Il y a 25 ans, dans une Chine qui s’éveille subitement au nouveau siècle, deux amants se retrouvent pris dans les marées d’un pays en pleine mutation.
LES FEUX SAUVAGES de Jia Zhang-ke. Chine, 2024, 1h51. Avec Zhao Tao et Li Zhubin. Festival de Cannes 2024, compétition officielle.
Critique de Pierre-Auguste Henry, SIGNIS France
Qiaoqiao (Zhao Tao) vit une passion amoureuse avec Bin (Li Zhubin), mais ce dernier quitte la ville par ambition professionnelle. Dans un pays à la prospérité soudaine, tous les espoirs sont permis – y compris celui qui pousse Qiaoqiao à partir à la recherche de son amant à travers les villes nouvelles pendant plus de deux décennies. Les Feux sauvages est une œuvre inédite bien que composée largement de petits bouts des films précédents de son auteur, un collage d’extraits aux formats variables, filmés il y a des années et remontés dans un nouveau film avec de nouveaux personnages.

Jia Zhang-ke, figure du cinéma chinois et habitué des grandes fresques à travers les époques, livre une nouvelle fiction qui veut documenter tout ce qui a changé à vitesse grand V depuis le nouveau siècle dans son pays.

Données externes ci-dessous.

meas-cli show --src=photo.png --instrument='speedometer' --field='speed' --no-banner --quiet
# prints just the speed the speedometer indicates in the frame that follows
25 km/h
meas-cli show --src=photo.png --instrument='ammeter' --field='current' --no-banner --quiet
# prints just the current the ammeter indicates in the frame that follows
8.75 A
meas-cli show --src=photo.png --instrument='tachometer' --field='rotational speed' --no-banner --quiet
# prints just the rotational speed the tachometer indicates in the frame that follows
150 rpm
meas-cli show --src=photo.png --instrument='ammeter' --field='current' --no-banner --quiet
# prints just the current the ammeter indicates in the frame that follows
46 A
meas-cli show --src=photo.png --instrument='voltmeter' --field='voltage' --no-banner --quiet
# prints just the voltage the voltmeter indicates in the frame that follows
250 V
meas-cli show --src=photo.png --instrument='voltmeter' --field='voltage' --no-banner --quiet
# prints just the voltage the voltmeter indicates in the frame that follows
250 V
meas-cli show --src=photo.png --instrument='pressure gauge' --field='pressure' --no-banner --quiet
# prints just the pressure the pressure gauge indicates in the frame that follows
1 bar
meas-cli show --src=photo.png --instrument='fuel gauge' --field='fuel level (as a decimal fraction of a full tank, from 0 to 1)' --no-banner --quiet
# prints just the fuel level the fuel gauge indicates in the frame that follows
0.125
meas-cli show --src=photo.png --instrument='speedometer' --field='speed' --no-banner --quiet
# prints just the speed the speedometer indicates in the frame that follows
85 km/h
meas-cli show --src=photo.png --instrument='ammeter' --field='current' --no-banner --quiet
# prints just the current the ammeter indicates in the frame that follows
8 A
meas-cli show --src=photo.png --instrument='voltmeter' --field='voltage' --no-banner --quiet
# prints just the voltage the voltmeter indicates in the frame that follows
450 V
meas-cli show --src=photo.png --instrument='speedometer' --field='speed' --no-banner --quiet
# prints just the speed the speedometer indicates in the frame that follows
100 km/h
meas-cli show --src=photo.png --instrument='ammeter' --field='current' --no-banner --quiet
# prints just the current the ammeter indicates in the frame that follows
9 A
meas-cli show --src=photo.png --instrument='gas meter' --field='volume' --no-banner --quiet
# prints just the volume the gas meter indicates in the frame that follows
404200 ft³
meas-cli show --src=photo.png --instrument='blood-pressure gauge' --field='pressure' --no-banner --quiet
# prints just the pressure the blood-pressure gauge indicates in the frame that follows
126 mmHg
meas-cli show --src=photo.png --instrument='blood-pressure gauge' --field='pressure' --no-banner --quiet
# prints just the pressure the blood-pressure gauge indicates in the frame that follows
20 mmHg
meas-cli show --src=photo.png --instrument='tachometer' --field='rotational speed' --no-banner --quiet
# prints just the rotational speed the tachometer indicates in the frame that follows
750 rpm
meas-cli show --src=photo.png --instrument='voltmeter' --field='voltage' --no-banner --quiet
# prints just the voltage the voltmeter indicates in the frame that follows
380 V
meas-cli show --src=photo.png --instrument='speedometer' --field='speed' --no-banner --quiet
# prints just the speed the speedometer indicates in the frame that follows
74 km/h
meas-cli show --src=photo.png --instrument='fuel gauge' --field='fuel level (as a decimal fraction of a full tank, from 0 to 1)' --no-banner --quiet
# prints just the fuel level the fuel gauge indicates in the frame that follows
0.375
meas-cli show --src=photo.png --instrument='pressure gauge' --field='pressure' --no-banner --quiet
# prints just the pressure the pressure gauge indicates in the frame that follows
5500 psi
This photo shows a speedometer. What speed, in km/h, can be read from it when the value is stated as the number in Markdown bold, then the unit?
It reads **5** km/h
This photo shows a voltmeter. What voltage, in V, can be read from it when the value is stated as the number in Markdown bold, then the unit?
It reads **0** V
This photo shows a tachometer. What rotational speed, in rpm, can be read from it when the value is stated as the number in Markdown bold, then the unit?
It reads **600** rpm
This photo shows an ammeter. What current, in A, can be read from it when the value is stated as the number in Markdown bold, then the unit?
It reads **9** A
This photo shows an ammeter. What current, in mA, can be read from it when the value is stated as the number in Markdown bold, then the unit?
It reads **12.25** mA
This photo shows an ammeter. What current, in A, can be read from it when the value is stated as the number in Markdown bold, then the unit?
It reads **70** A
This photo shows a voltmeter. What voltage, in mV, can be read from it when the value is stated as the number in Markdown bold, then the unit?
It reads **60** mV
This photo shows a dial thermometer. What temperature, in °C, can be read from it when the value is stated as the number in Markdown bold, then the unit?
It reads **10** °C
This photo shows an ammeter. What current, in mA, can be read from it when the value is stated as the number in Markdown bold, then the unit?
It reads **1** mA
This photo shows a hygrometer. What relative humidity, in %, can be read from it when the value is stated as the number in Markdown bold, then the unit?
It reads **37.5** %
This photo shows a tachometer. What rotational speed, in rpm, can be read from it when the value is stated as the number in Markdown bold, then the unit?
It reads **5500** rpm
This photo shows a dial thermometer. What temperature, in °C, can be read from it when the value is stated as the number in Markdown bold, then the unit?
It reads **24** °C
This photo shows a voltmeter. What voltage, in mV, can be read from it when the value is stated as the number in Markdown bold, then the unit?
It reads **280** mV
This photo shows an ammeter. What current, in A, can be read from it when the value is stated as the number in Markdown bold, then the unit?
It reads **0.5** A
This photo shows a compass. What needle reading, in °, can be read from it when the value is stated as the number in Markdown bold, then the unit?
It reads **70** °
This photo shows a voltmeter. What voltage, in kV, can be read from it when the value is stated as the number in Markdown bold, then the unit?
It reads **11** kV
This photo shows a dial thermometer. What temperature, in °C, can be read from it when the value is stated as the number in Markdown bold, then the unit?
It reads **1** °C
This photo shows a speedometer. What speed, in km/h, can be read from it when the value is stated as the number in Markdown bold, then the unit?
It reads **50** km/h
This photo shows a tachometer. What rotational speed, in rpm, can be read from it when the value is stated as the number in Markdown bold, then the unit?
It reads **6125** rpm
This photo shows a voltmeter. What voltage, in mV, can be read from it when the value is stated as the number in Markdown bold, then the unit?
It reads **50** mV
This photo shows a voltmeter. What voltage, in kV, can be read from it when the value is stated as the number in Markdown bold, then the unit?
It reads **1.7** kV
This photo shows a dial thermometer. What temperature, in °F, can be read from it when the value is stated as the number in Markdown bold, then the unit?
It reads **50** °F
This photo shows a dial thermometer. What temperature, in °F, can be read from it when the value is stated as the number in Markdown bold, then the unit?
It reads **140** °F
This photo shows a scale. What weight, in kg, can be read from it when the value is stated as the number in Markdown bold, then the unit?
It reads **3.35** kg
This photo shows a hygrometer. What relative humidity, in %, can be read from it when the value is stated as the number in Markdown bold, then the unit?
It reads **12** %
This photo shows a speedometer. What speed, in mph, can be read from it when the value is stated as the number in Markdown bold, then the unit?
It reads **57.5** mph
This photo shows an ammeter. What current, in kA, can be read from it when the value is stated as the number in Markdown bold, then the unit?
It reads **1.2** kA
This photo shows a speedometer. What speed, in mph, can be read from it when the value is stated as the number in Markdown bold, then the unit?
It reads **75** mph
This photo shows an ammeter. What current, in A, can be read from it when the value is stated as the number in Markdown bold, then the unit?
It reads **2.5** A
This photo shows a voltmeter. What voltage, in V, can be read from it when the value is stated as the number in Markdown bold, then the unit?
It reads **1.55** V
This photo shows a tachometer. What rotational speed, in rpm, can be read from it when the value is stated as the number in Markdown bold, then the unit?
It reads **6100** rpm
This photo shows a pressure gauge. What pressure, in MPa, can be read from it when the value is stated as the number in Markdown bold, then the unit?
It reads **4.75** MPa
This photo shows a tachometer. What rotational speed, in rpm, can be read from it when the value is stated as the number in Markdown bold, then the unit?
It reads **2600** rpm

C’est sans doute ce qui explique l’omniprésence de la musique, mélange renversant de chansons traditionnelles, variété chinoise et electro internationale qui composent les références culturelles d’une seule et même génération.
Certains reconnaîtrons avec plaisir un bon nombre des précédents films du cinéaste, mais le nouveau « tout » formé par ce remontage finit par dépasser l’émerveillement technique provoqué par le réagencement de scènes connues ça et là et reconnectées dans un nouveau récit. L’ouverture culturelle, les innovations technologiques et l’urbanisme dévorant de la Chine entre l’an 2000 et aujourd’hui est un fonds scénaristique qui fascine Jia Zhang-ke, quel que soit le genre de cinéma visé.
La romance des Feux sauvages profite de cette ampleur dans le temps et l’espace, qui fait voyager le spectateur de la relativement petite ville de Datong à la mégalopole Guangzhou, en passant par le barrage des Trois-Gorges. Le film suit Qiaoqiao à la poursuite de Bin mais l’on y croise aussi tout en tas de gens en déplacement, sur les routes et dans les trains, sans savoir de quelle façon cette époque spéciale les a amenés eux aussi à poursuivre quelque chose ailleurs.

C’est en avion que Qiaoqiao revient à Datong pour la dernière partie du film, dans des images cette fois entièrement inédites, et assez futuristes. Ce dernier acte dans un futur proche vient clore un grand tour d’un pays ayant connu une mutation exceptionnelle en un quart de siècle, tout comme les deux personnages balayés par les marées indomptables auxquelles faisaient référence le titre provisoire – Caught By The Tides – sous lequel le film avait été présenté en compétition au dernier Festival de Cannes.